BEGIN SOURCE INFORMATION
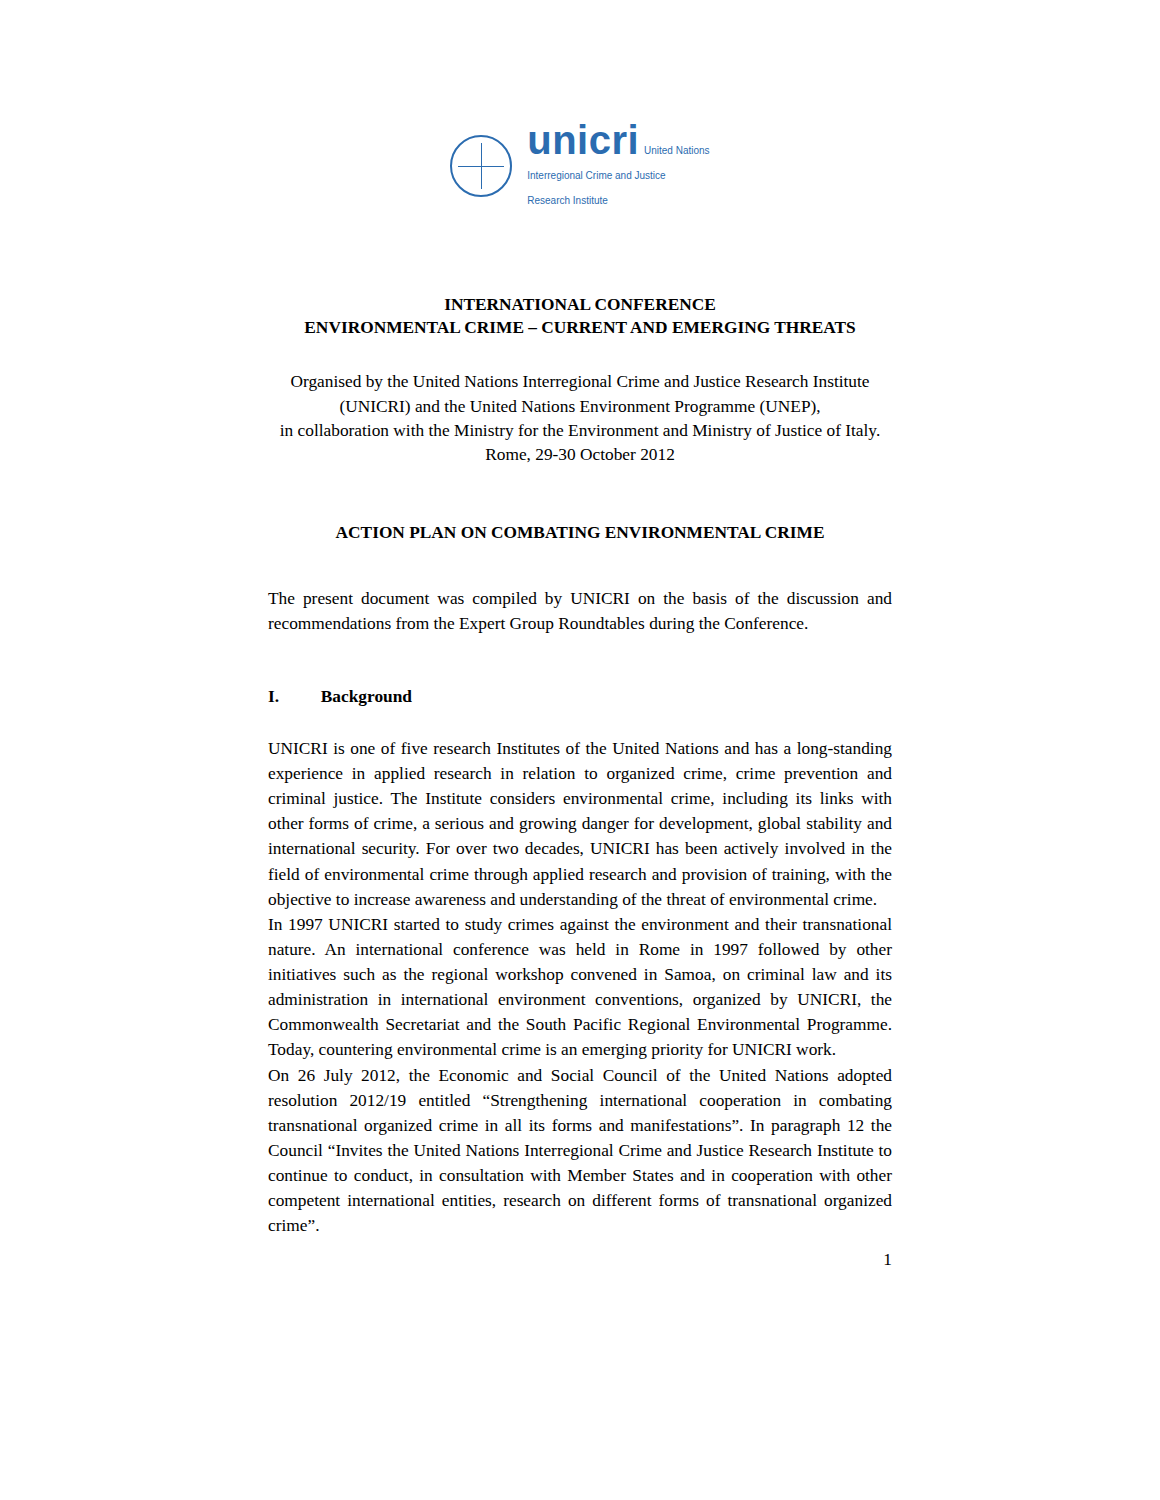unicri United Nations
Interregional Crime and Justice
Research Institute
International Conference
Environmental Crime – Current and Emerging Threats
Organised by the United Nations Interregional Crime and Justice Research Institute
(UNICRI) and the United Nations Environment Programme (UNEP),
in collaboration with the Ministry for the Environment and Ministry of Justice of Italy.
Rome, 29-30 October 2012
Action Plan on Combating Environmental Crime
The present document was compiled by UNICRI on the basis of the discussion and recommendations from the Expert Group Roundtables during the Conference.
I. Background
UNICRI is one of five research Institutes of the United Nations and has a long-standing experience in applied research in relation to organized crime, crime prevention and criminal justice. The Institute considers environmental crime, including its links with other forms of crime, a serious and growing danger for development, global stability and international security. For over two decades, UNICRI has been actively involved in the field of environmental crime through applied research and provision of training, with the objective to increase awareness and understanding of the threat of environmental crime.
In 1997 UNICRI started to study crimes against the environment and their transnational nature. An international conference was held in Rome in 1997 followed by other initiatives such as the regional workshop convened in Samoa, on criminal law and its administration in international environment conventions, organized by UNICRI, the Commonwealth Secretariat and the South Pacific Regional Environmental Programme. Today, countering environmental crime is an emerging priority for UNICRI work.
On 26 July 2012, the Economic and Social Council of the United Nations adopted resolution 2012/19 entitled “Strengthening international cooperation in combating transnational organized crime in all its forms and manifestations”. In paragraph 12 the Council “Invites the United Nations Interregional Crime and Justice Research Institute to continue to conduct, in consultation with Member States and in cooperation with other competent international entities, research on different forms of transnational organized crime”.
1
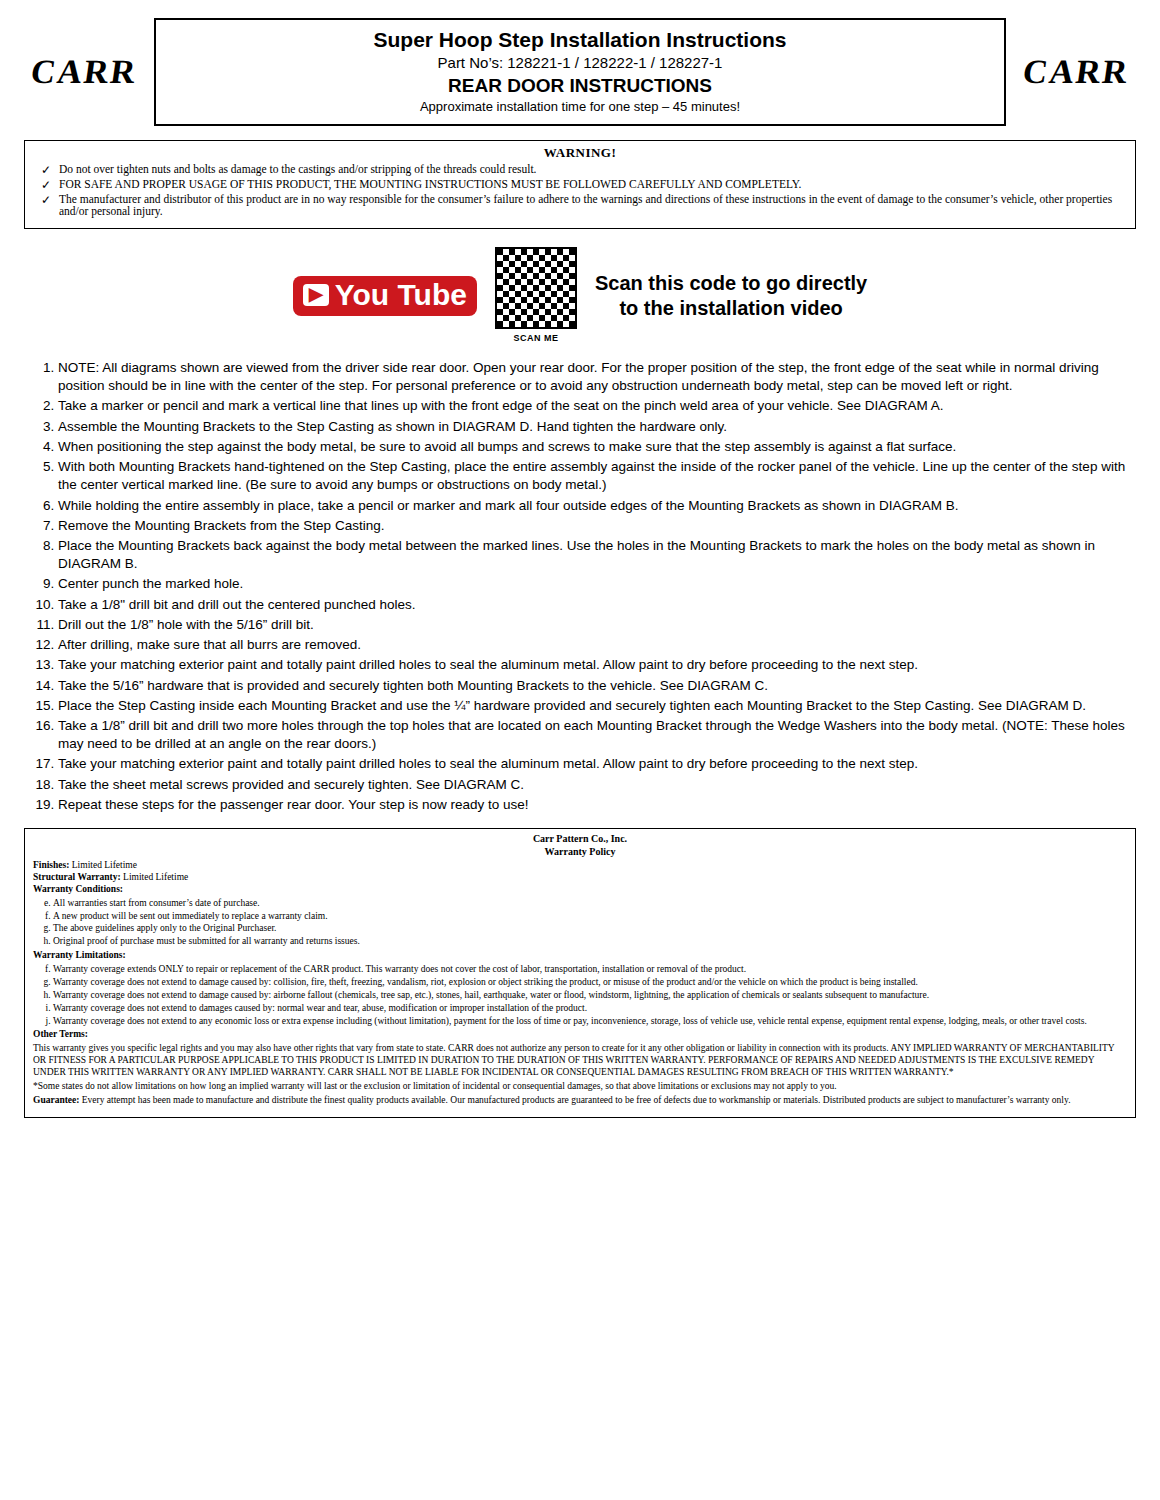CARR
Super Hoop Step Installation Instructions
Part No’s: 128221-1 / 128222-1 / 128227-1
REAR DOOR INSTRUCTIONS
Approximate installation time for one step – 45 minutes!
CARR
WARNING!
Do not over tighten nuts and bolts as damage to the castings and/or stripping of the threads could result.
FOR SAFE AND PROPER USAGE OF THIS PRODUCT, THE MOUNTING INSTRUCTIONS MUST BE FOLLOWED CAREFULLY AND COMPLETELY.
The manufacturer and distributor of this product are in no way responsible for the consumer’s failure to adhere to the warnings and directions of these instructions in the event of damage to the consumer’s vehicle, other properties and/or personal injury.
▶You Tube
Scan this code to go directly
to the installation video
NOTE: All diagrams shown are viewed from the driver side rear door. Open your rear door. For the proper position of the step, the front edge of the seat while in normal driving position should be in line with the center of the step. For personal preference or to avoid any obstruction underneath body metal, step can be moved left or right.
Take a marker or pencil and mark a vertical line that lines up with the front edge of the seat on the pinch weld area of your vehicle. See DIAGRAM A.
Assemble the Mounting Brackets to the Step Casting as shown in DIAGRAM D. Hand tighten the hardware only.
When positioning the step against the body metal, be sure to avoid all bumps and screws to make sure that the step assembly is against a flat surface.
With both Mounting Brackets hand-tightened on the Step Casting, place the entire assembly against the inside of the rocker panel of the vehicle. Line up the center of the step with the center vertical marked line. (Be sure to avoid any bumps or obstructions on body metal.)
While holding the entire assembly in place, take a pencil or marker and mark all four outside edges of the Mounting Brackets as shown in DIAGRAM B.
Remove the Mounting Brackets from the Step Casting.
Place the Mounting Brackets back against the body metal between the marked lines. Use the holes in the Mounting Brackets to mark the holes on the body metal as shown in DIAGRAM B.
Center punch the marked hole.
Take a 1/8" drill bit and drill out the centered punched holes.
Drill out the 1/8” hole with the 5/16” drill bit.
After drilling, make sure that all burrs are removed.
Take your matching exterior paint and totally paint drilled holes to seal the aluminum metal. Allow paint to dry before proceeding to the next step.
Take the 5/16” hardware that is provided and securely tighten both Mounting Brackets to the vehicle. See DIAGRAM C.
Place the Step Casting inside each Mounting Bracket and use the ¼” hardware provided and securely tighten each Mounting Bracket to the Step Casting. See DIAGRAM D.
Take a 1/8” drill bit and drill two more holes through the top holes that are located on each Mounting Bracket through the Wedge Washers into the body metal. (NOTE: These holes may need to be drilled at an angle on the rear doors.)
Take your matching exterior paint and totally paint drilled holes to seal the aluminum metal. Allow paint to dry before proceeding to the next step.
Take the sheet metal screws provided and securely tighten. See DIAGRAM C.
Repeat these steps for the passenger rear door. Your step is now ready to use!
Carr Pattern Co., Inc.
Warranty Policy
Finishes: Limited Lifetime
Structural Warranty: Limited Lifetime
Warranty Conditions:
All warranties start from consumer’s date of purchase.
A new product will be sent out immediately to replace a warranty claim.
The above guidelines apply only to the Original Purchaser.
Original proof of purchase must be submitted for all warranty and returns issues.
Warranty Limitations:
Warranty coverage extends ONLY to repair or replacement of the CARR product. This warranty does not cover the cost of labor, transportation, installation or removal of the product.
Warranty coverage does not extend to damage caused by: collision, fire, theft, freezing, vandalism, riot, explosion or object striking the product, or misuse of the product and/or the vehicle on which the product is being installed.
Warranty coverage does not extend to damage caused by: airborne fallout (chemicals, tree sap, etc.), stones, hail, earthquake, water or flood, windstorm, lightning, the application of chemicals or sealants subsequent to manufacture.
Warranty coverage does not extend to damages caused by: normal wear and tear, abuse, modification or improper installation of the product.
Warranty coverage does not extend to any economic loss or extra expense including (without limitation), payment for the loss of time or pay, inconvenience, storage, loss of vehicle use, vehicle rental expense, equipment rental expense, lodging, meals, or other travel costs.
Other Terms:
This warranty gives you specific legal rights and you may also have other rights that vary from state to state. CARR does not authorize any person to create for it any other obligation or liability in connection with its products. Any implied warranty of merchantability or fitness for a particular purpose applicable to this product is limited in duration to the duration of this written warranty. Performance of repairs and needed adjustments is the exculsive remedy under this written warranty or any implied warranty. Carr shall not be liable for incidental or consequential damages resulting from breach of this written warranty.*
*Some states do not allow limitations on how long an implied warranty will last or the exclusion or limitation of incidental or consequential damages, so that above limitations or exclusions may not apply to you.
Guarantee: Every attempt has been made to manufacture and distribute the finest quality products available. Our manufactured products are guaranteed to be free of defects due to workmanship or materials. Distributed products are subject to manufacturer’s warranty only.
END SOURCE INFORMATION
EXERCISE: Without the pictures, please output every record exactly.

FINISHED EXERCISE:
unicri United Nations
Interregional Crime and Justice
Research Institute
International Conference
Environmental Crime – Current and Emerging Threats
Organised by the United Nations Interregional Crime and Justice Research Institute
(UNICRI) and the United Nations Environment Programme (UNEP),
in collaboration with the Ministry for the Environment and Ministry of Justice of Italy.
Rome, 29-30 October 2012
Action Plan on Combating Environmental Crime
The present document was compiled by UNICRI on the basis of the discussion and recommendations from the Expert Group Roundtables during the Conference.
I. Background
UNICRI is one of five research Institutes of the United Nations and has a long-standing experience in applied research in relation to organized crime, crime prevention and criminal justice. The Institute considers environmental crime, including its links with other forms of crime, a serious and growing danger for development, global stability and international security. For over two decades, UNICRI has been actively involved in the field of environmental crime through applied research and provision of training, with the objective to increase awareness and understanding of the threat of environmental crime.
In 1997 UNICRI started to study crimes against the environment and their transnational nature. An international conference was held in Rome in 1997 followed by other initiatives such as the regional workshop convened in Samoa, on criminal law and its administration in international environment conventions, organized by UNICRI, the Commonwealth Secretariat and the South Pacific Regional Environmental Programme. Today, countering environmental crime is an emerging priority for UNICRI work.
On 26 July 2012, the Economic and Social Council of the United Nations adopted resolution 2012/19 entitled “Strengthening international cooperation in combating transnational organized crime in all its forms and manifestations”. In paragraph 12 the Council “Invites the United Nations Interregional Crime and Justice Research Institute to continue to conduct, in consultation with Member States and in cooperation with other competent international entities, research on different forms of transnational organized crime”.
1
CARR
Super Hoop Step Installation Instructions
Part No’s: 128221-1 / 128222-1 / 128227-1
REAR DOOR INSTRUCTIONS
Approximate installation time for one step – 45 minutes!
CARR
WARNING!
Do not over tighten nuts and bolts as damage to the castings and/or stripping of the threads could result.
FOR SAFE AND PROPER USAGE OF THIS PRODUCT, THE MOUNTING INSTRUCTIONS MUST BE FOLLOWED CAREFULLY AND COMPLETELY.
The manufacturer and distributor of this product are in no way responsible for the consumer’s failure to adhere to the warnings and directions of these instructions in the event of damage to the consumer’s vehicle, other properties and/or personal injury.
▶You Tube
Scan this code to go directly
to the installation video
NOTE: All diagrams shown are viewed from the driver side rear door. Open your rear door. For the proper position of the step, the front edge of the seat while in normal driving position should be in line with the center of the step. For personal preference or to avoid any obstruction underneath body metal, step can be moved left or right.
Take a marker or pencil and mark a vertical line that lines up with the front edge of the seat on the pinch weld area of your vehicle. See DIAGRAM A.
Assemble the Mounting Brackets to the Step Casting as shown in DIAGRAM D. Hand tighten the hardware only.
When positioning the step against the body metal, be sure to avoid all bumps and screws to make sure that the step assembly is against a flat surface.
With both Mounting Brackets hand-tightened on the Step Casting, place the entire assembly against the inside of the rocker panel of the vehicle. Line up the center of the step with the center vertical marked line. (Be sure to avoid any bumps or obstructions on body metal.)
While holding the entire assembly in place, take a pencil or marker and mark all four outside edges of the Mounting Brackets as shown in DIAGRAM B.
Remove the Mounting Brackets from the Step Casting.
Place the Mounting Brackets back against the body metal between the marked lines. Use the holes in the Mounting Brackets to mark the holes on the body metal as shown in DIAGRAM B.
Center punch the marked hole.
Take a 1/8" drill bit and drill out the centered punched holes.
Drill out the 1/8” hole with the 5/16” drill bit.
After drilling, make sure that all burrs are removed.
Take your matching exterior paint and totally paint drilled holes to seal the aluminum metal. Allow paint to dry before proceeding to the next step.
Take the 5/16” hardware that is provided and securely tighten both Mounting Brackets to the vehicle. See DIAGRAM C.
Place the Step Casting inside each Mounting Bracket and use the ¼” hardware provided and securely tighten each Mounting Bracket to the Step Casting. See DIAGRAM D.
Take a 1/8” drill bit and drill two more holes through the top holes that are located on each Mounting Bracket through the Wedge Washers into the body metal. (NOTE: These holes may need to be drilled at an angle on the rear doors.)
Take your matching exterior paint and totally paint drilled holes to seal the aluminum metal. Allow paint to dry before proceeding to the next step.
Take the sheet metal screws provided and securely tighten. See DIAGRAM C.
Repeat these steps for the passenger rear door. Your step is now ready to use!
Carr Pattern Co., Inc.
Warranty Policy
Finishes: Limited Lifetime
Structural Warranty: Limited Lifetime
Warranty Conditions:
All warranties start from consumer’s date of purchase.
A new product will be sent out immediately to replace a warranty claim.
The above guidelines apply only to the Original Purchaser.
Original proof of purchase must be submitted for all warranty and returns issues.
Warranty Limitations:
Warranty coverage extends ONLY to repair or replacement of the CARR product. This warranty does not cover the cost of labor, transportation, installation or removal of the product.
Warranty coverage does not extend to damage caused by: collision, fire, theft, freezing, vandalism, riot, explosion or object striking the product, or misuse of the product and/or the vehicle on which the product is being installed.
Warranty coverage does not extend to damage caused by: airborne fallout (chemicals, tree sap, etc.), stones, hail, earthquake, water or flood, windstorm, lightning, the application of chemicals or sealants subsequent to manufacture.
Warranty coverage does not extend to damages caused by: normal wear and tear, abuse, modification or improper installation of the product.
Warranty coverage does not extend to any economic loss or extra expense including (without limitation), payment for the loss of time or pay, inconvenience, storage, loss of vehicle use, vehicle rental expense, equipment rental expense, lodging, meals, or other travel costs.
Other Terms:
This warranty gives you specific legal rights and you may also have other rights that vary from state to state. CARR does not authorize any person to create for it any other obligation or liability in connection with its products. Any implied warranty of merchantability or fitness for a particular purpose applicable to this product is limited in duration to the duration of this written warranty. Performance of repairs and needed adjustments is the exculsive remedy under this written warranty or any implied warranty. Carr shall not be liable for incidental or consequential damages resulting from breach of this written warranty.*
*Some states do not allow limitations on how long an implied warranty will last or the exclusion or limitation of incidental or consequential damages, so that above limitations or exclusions may not apply to you.
Guarantee: Every attempt has been made to manufacture and distribute the finest quality products available. Our manufactured products are guaranteed to be free of defects due to workmanship or materials. Distributed products are subject to manufacturer’s warranty only.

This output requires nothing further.